Favolaschia calocera, commonly known as the orange pore fungus, is a species of fungus in the family Mycenaceae. Due to its form it is also known as orange pore conch or orange Ping-Pong bat. Throughout much of its expanded range F. calocera is now considered an invasive species. It colonizes ruderal sites along transport routes and can become dominant in habitats disturbed by human activity. Mycologists fear that it may be displacing native fungi species as it spreads through the paleotropics.

==Etymology==
For the generic name, see Favolaschia. The specific epithet was chosen because the basidia and sterigmata of the species resemble those of the fungi of the genus Calocera.

==Description==
Favolaschia calocera is a wood-inhabiting saprotrophic fungus. It often has a bright yellow color at first, and can later appear in a brownish yellow color, though it often presents as a bright orange stalked fan, 5 mm–30 mm diameter, with prominent pores on the underside.
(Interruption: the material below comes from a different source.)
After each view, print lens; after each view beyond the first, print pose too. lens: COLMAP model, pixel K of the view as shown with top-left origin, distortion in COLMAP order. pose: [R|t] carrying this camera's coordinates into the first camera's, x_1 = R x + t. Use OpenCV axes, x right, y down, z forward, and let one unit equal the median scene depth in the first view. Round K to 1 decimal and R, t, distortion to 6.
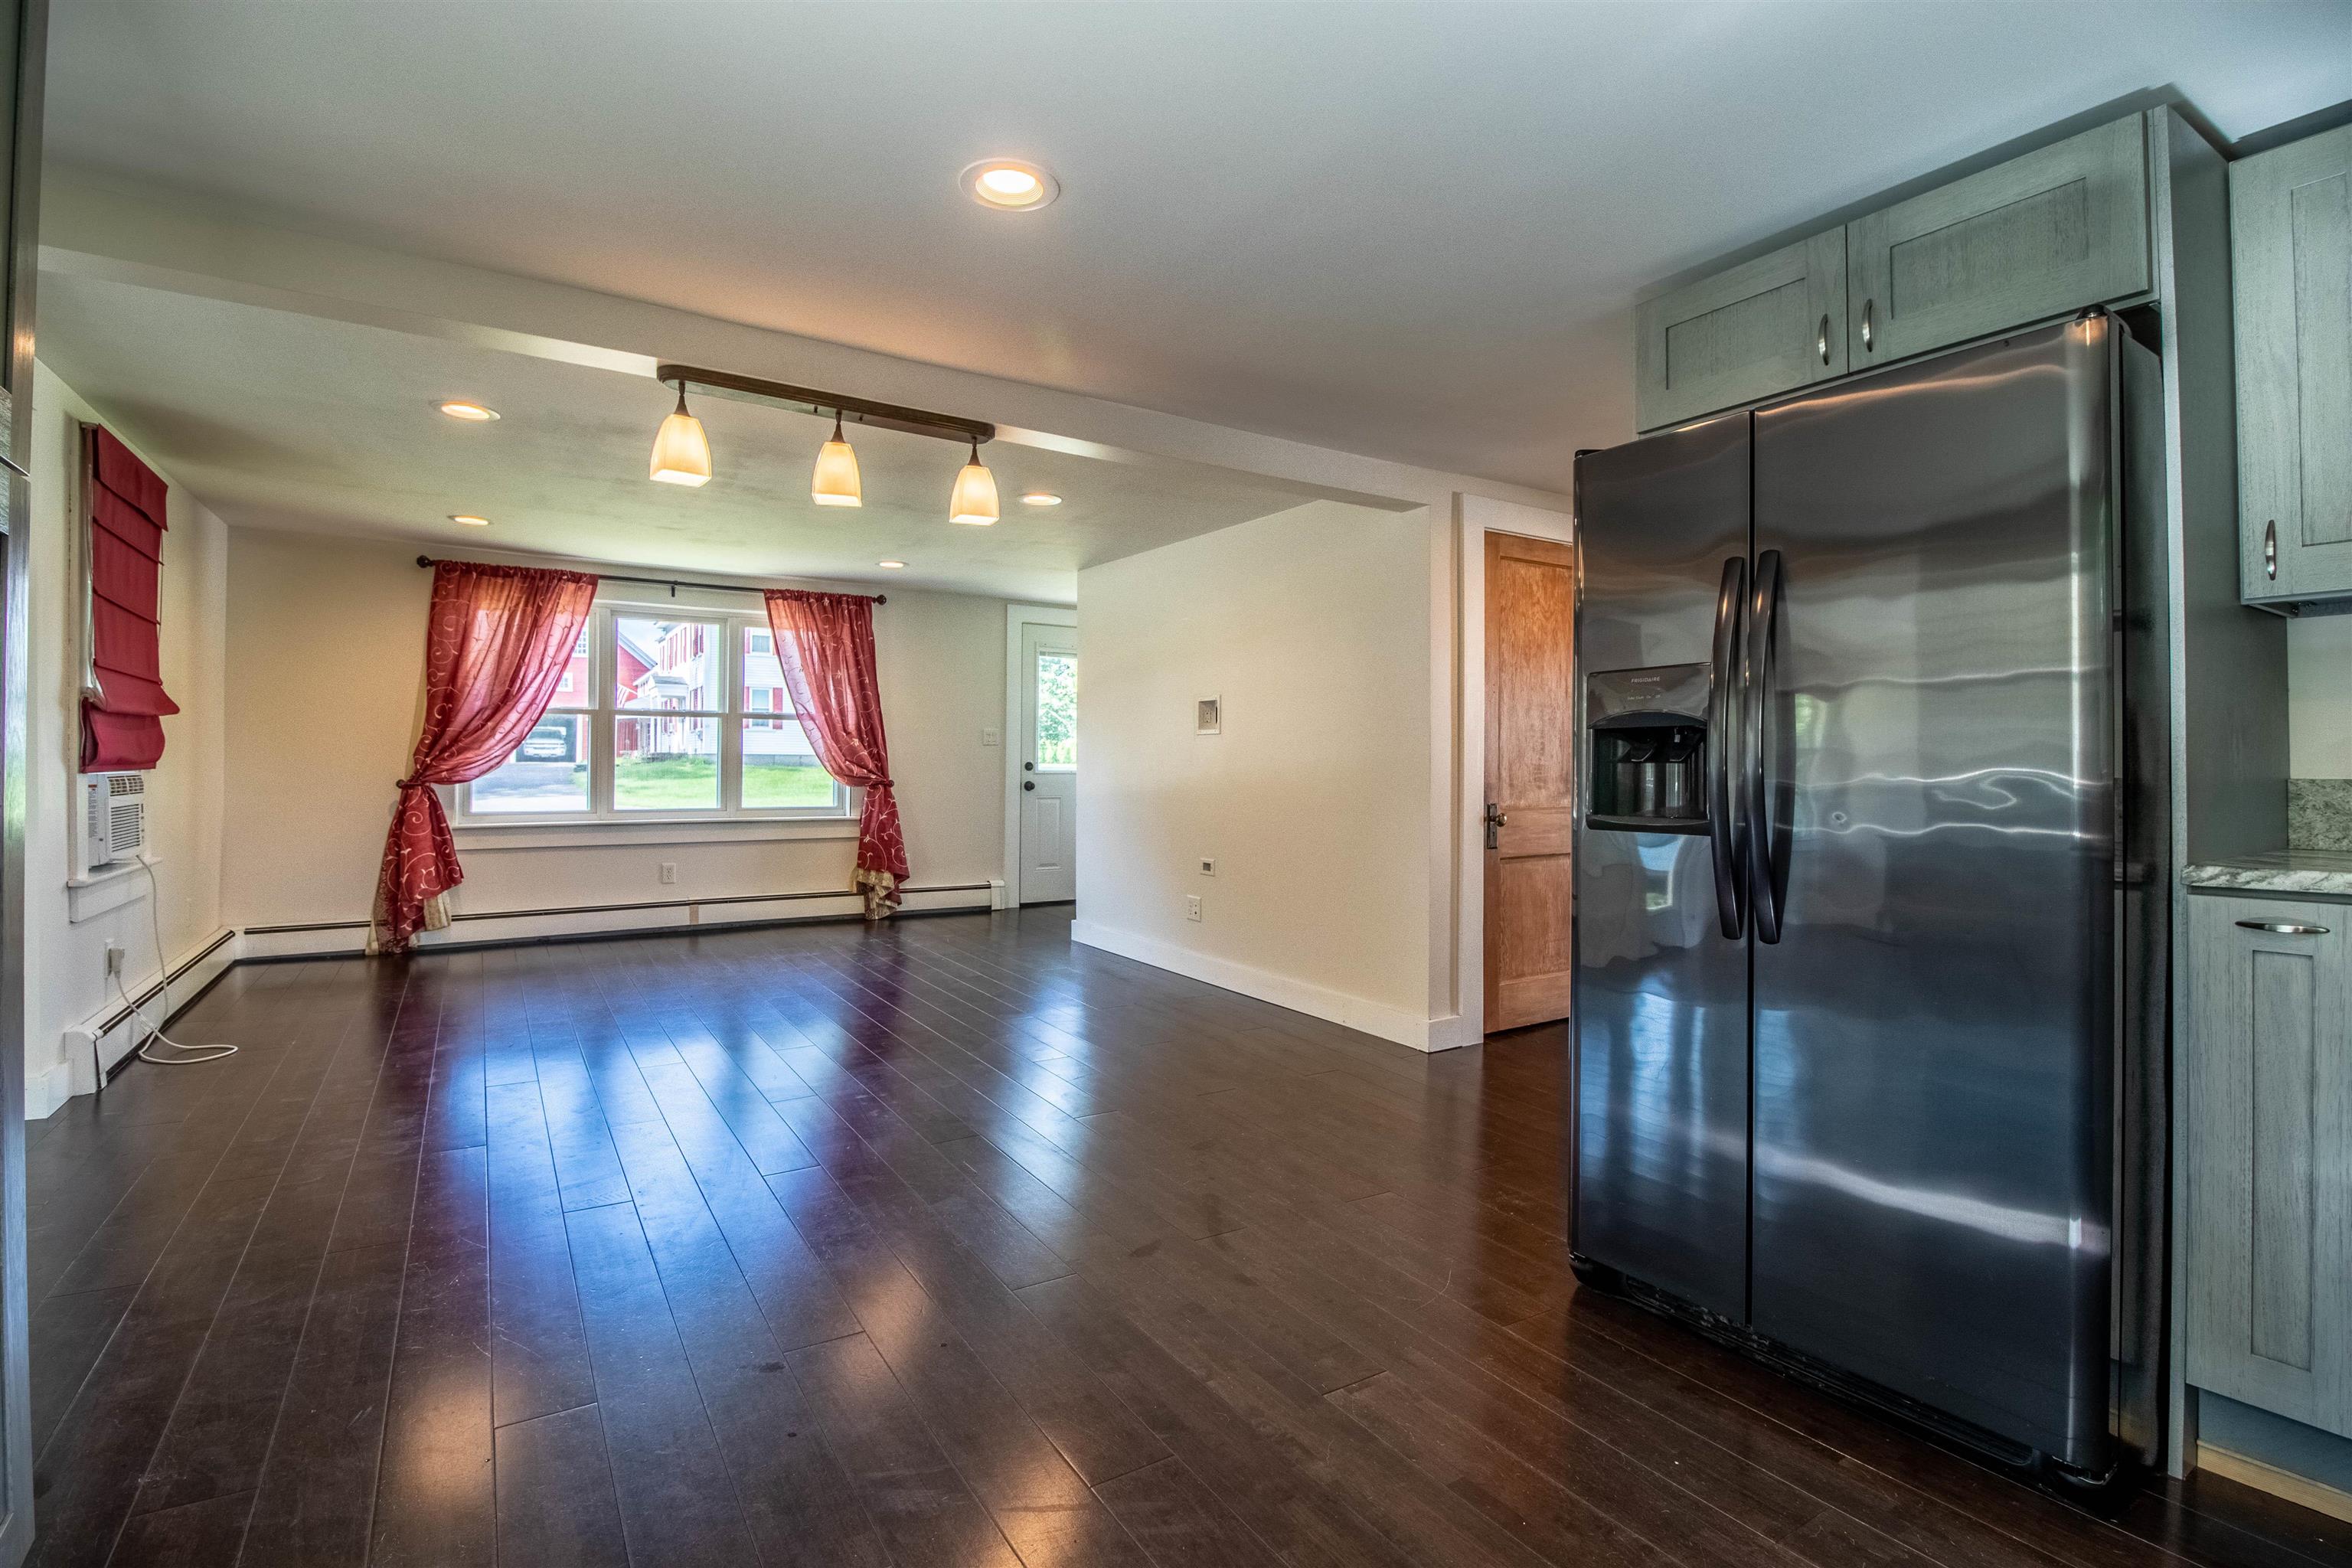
lens RADIAL K [[1094.0, 0, 1175.8], [0, 1094.0, 772.3], [0, 0, 1]] dist [-0.003420, -0.008541]
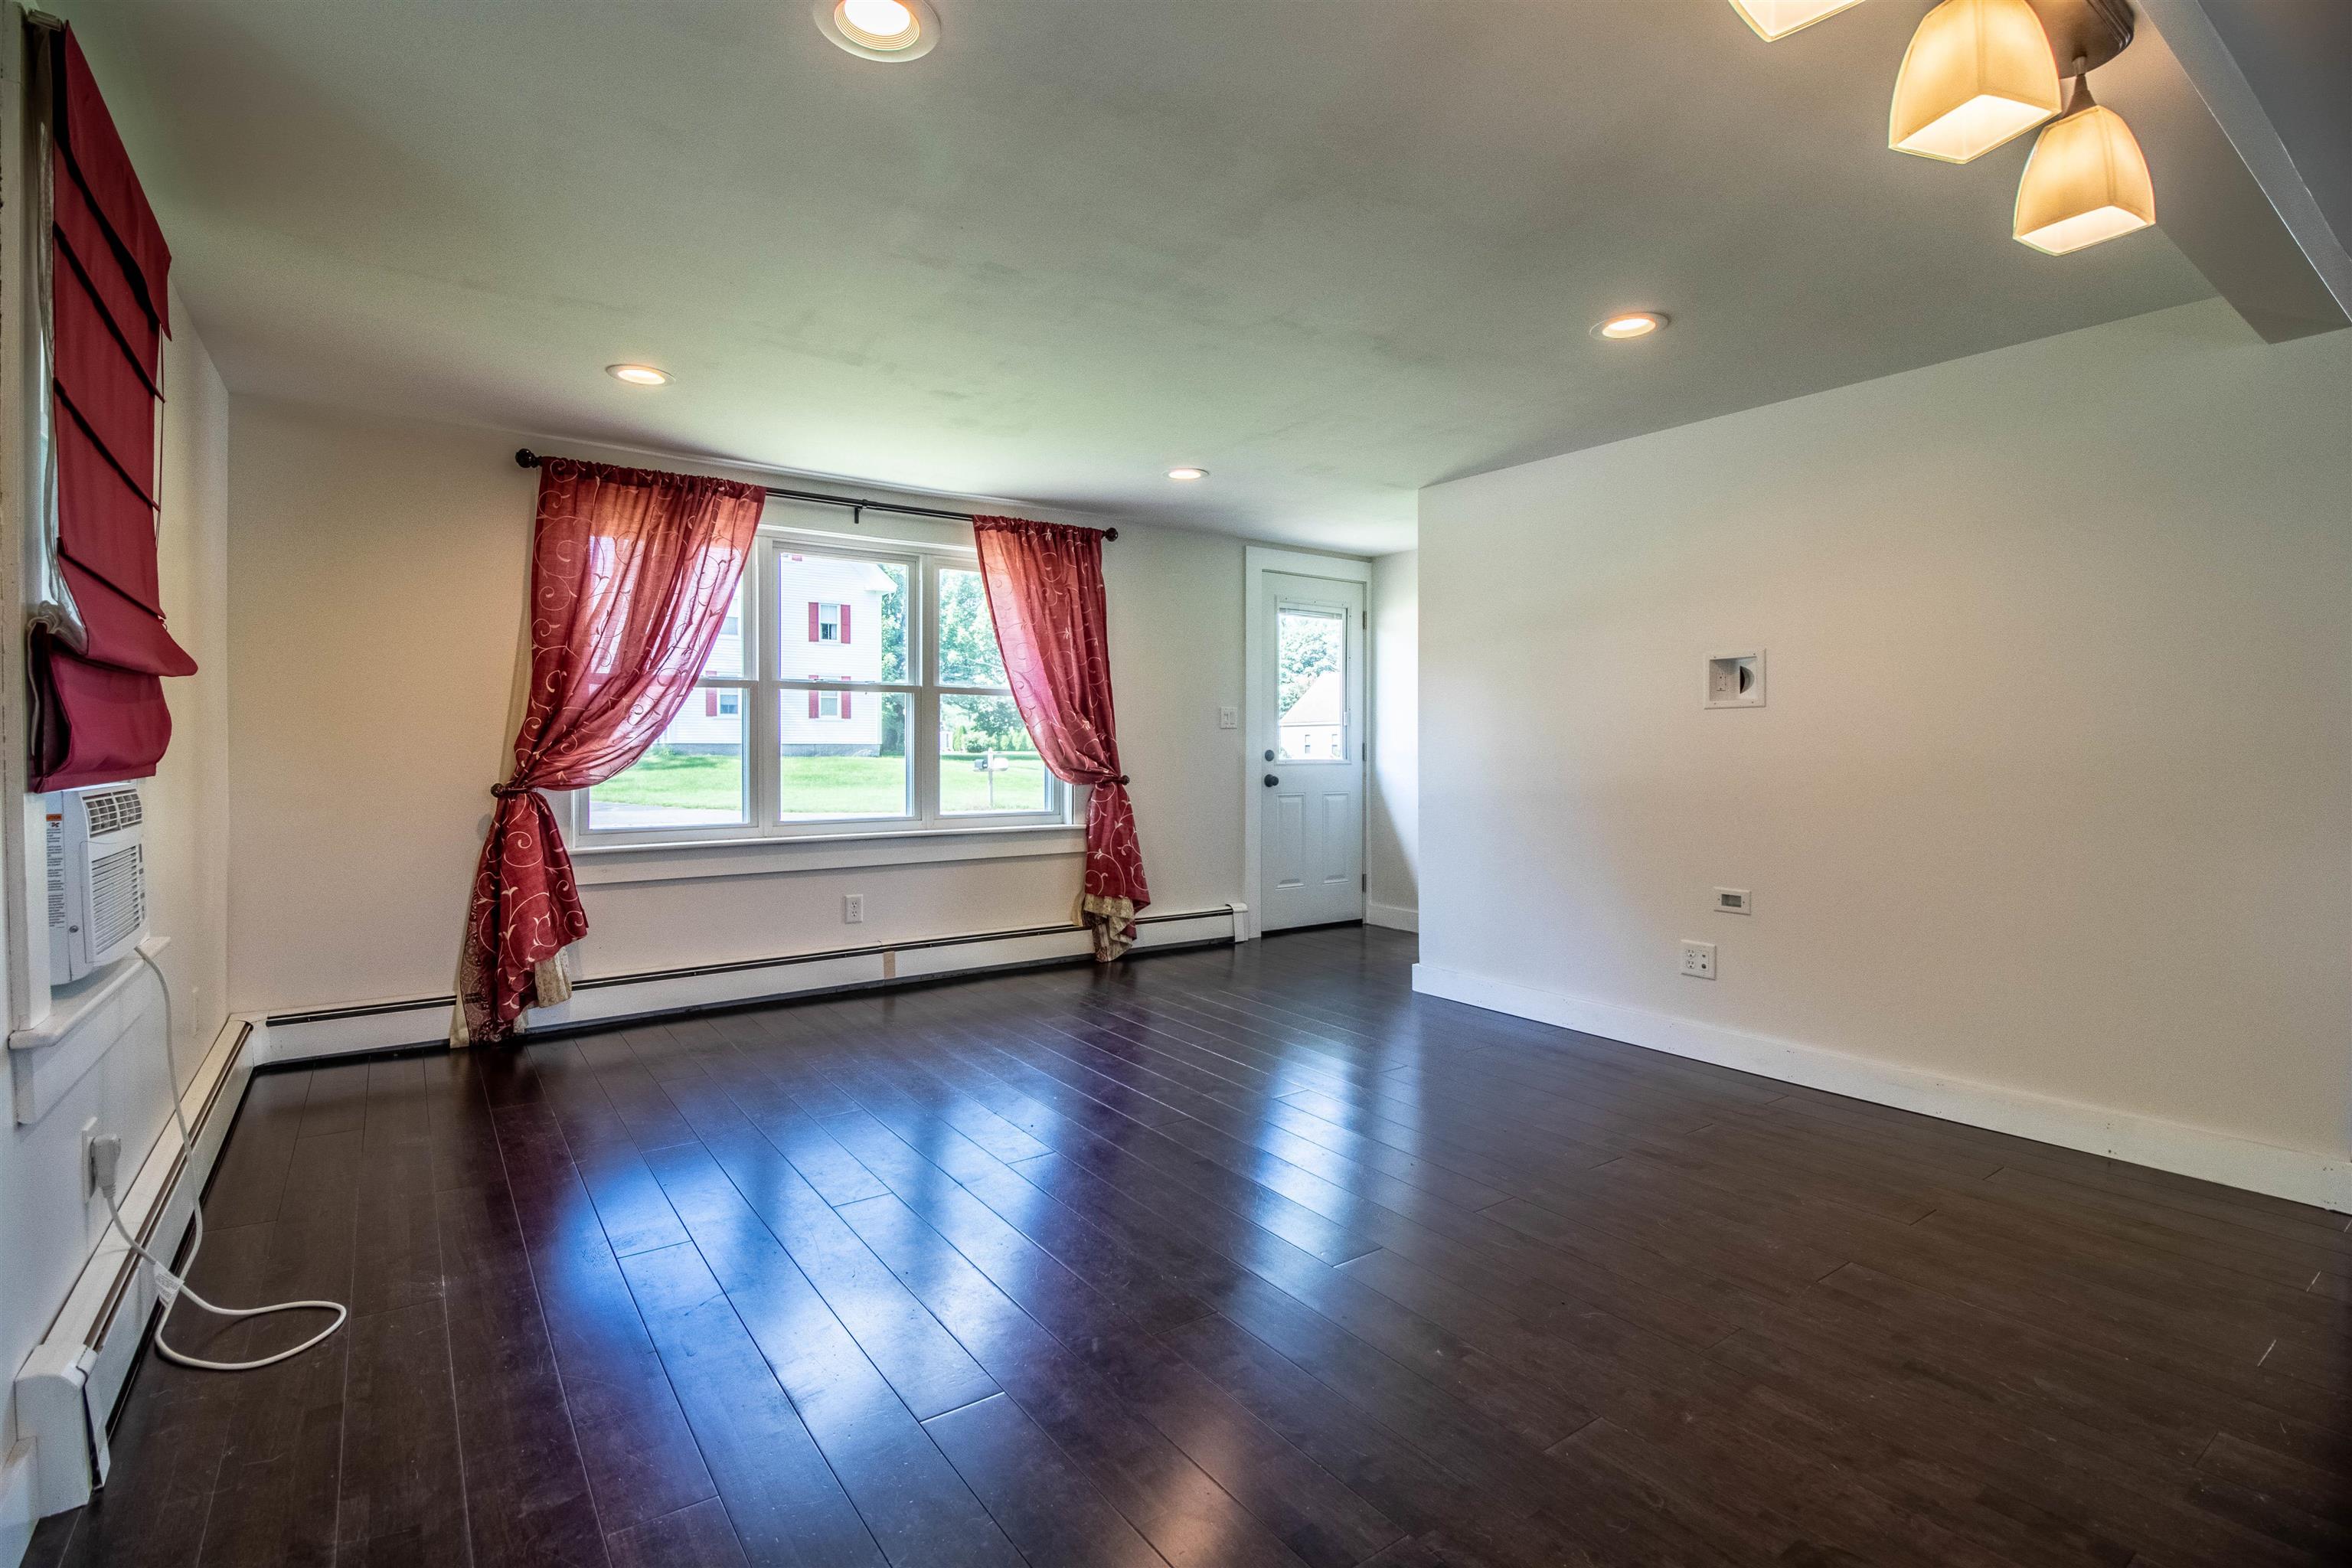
lens RADIAL K [[1094.0, 0, 1174.9], [0, 1094.0, 769.9], [0, 0, 1]] dist [-0.003420, -0.008541]
pose [[0.998686, -0.009340, 0.050386, -0.307601], [0.008808, 0.999903, 0.010766, -0.005126], [-0.050481, -0.010308, 0.998672, 0.289162]]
==Geographic distribution==
First observed in Madagascar, it is present in New Zealand since the 1950s, where it became an invasive species. It has recently spread around the world. In 1999 it was first found in Italy. The second European country where it appeared was Spain. There it was first found in 2004 near the Monte Deva, Gijon, by D. Francisco Casero, president of the Asturian Society of Mycology. In 2012 it was found in Great Britain and in 2013 it was sighted on the mainland of Portugal. It has also been found in the Azores. In 2015 it was found in France and Switzerland. In 2019 it was found in Belgium and in November 2020 it was found in the Netherlands. In 2022 it was found in Ireland and in 2023 in Northern Ireland. In September 2023 it was first recorded on the Isle of Man. And in 2015, it was also found in the Khosta Microdistrict (southwestern Russia).
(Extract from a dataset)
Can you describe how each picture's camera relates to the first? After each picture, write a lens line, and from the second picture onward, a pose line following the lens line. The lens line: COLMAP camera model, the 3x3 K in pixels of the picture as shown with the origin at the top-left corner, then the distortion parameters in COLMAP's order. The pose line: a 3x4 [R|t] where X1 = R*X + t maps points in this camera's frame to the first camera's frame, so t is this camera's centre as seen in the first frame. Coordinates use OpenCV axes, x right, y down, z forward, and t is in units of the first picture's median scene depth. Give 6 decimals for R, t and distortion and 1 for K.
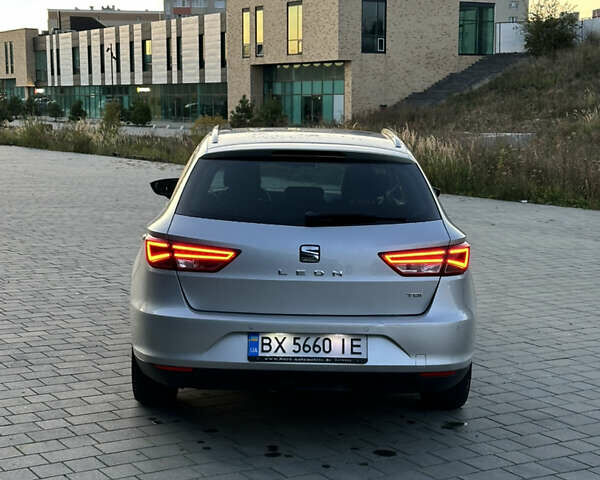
lens RADIAL K [[1121.3, 0, 282.4], [0, 1121.3, 240.8], [0, 0, 1]] dist [0.194527, -0.208330]
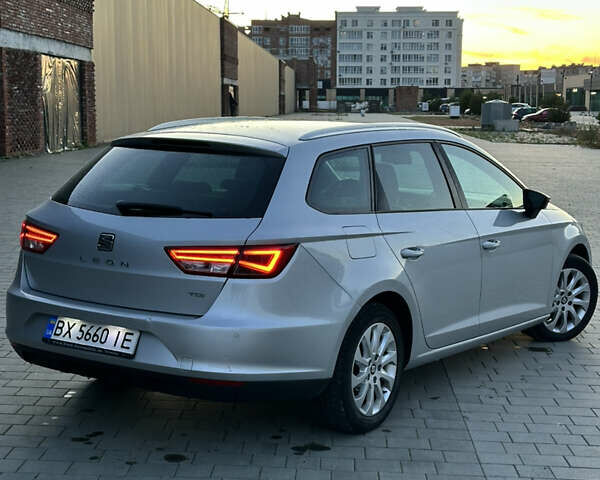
lens RADIAL K [[1121.3, 0, 282.4], [0, 1121.3, 240.8], [0, 0, 1]] dist [0.194527, -0.208330]
pose [[0.825874, 0.072527, -0.559170, 0.694614], [-0.075156, 0.997004, 0.018314, -0.019223], [0.558823, 0.026900, 0.828851, 0.259226]]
Its distribution in America is not well documented, but it was collected in Ecuador, Paraguay, Colombia, Venezuela, Brazil and Peru. It is also present in Costa Rica and is widespread on the islands of Hawaii, although it had not been found there before 2009. It has recently been found in California. It is also widespread in Australia and was first collected on Norfolk Island in 1994, but in opposition to its early spreading in New Zealand it was not collected in mainland Australia until the year 2004. It was also found on the French Islands Réunion Island and Mayotte, which are located near the mainland of Africa. There it was found in Kenya, Cameroon, DR Congo, Tanzania and Zambia. Its also present on São Tomé and on the Seychelles. In Asia it was first found in Thailand and China with a high level of genetic variation between the collections. More recently, it was found in India, Nepal, Myanmar, Vietnam, the Philippines and on the island of Sumatra. It is uncertain whether F. calocera is native to Madagascar or was introduced to the island from Asia. A recent study concludes that Favolaschia calocera is a species complex and renames the samples from Madagascar as Favolaschia calocera sensu stricto; the complex also includes three new species from China (F. brevibasidiata, F. brevistipitata and F. longistipitata), the new species F. minutissima from China and Thailand, and a variety raised to species rank called Favolaschia claudopus, to which the samples from Oceania, Africa and Europe seem to belong.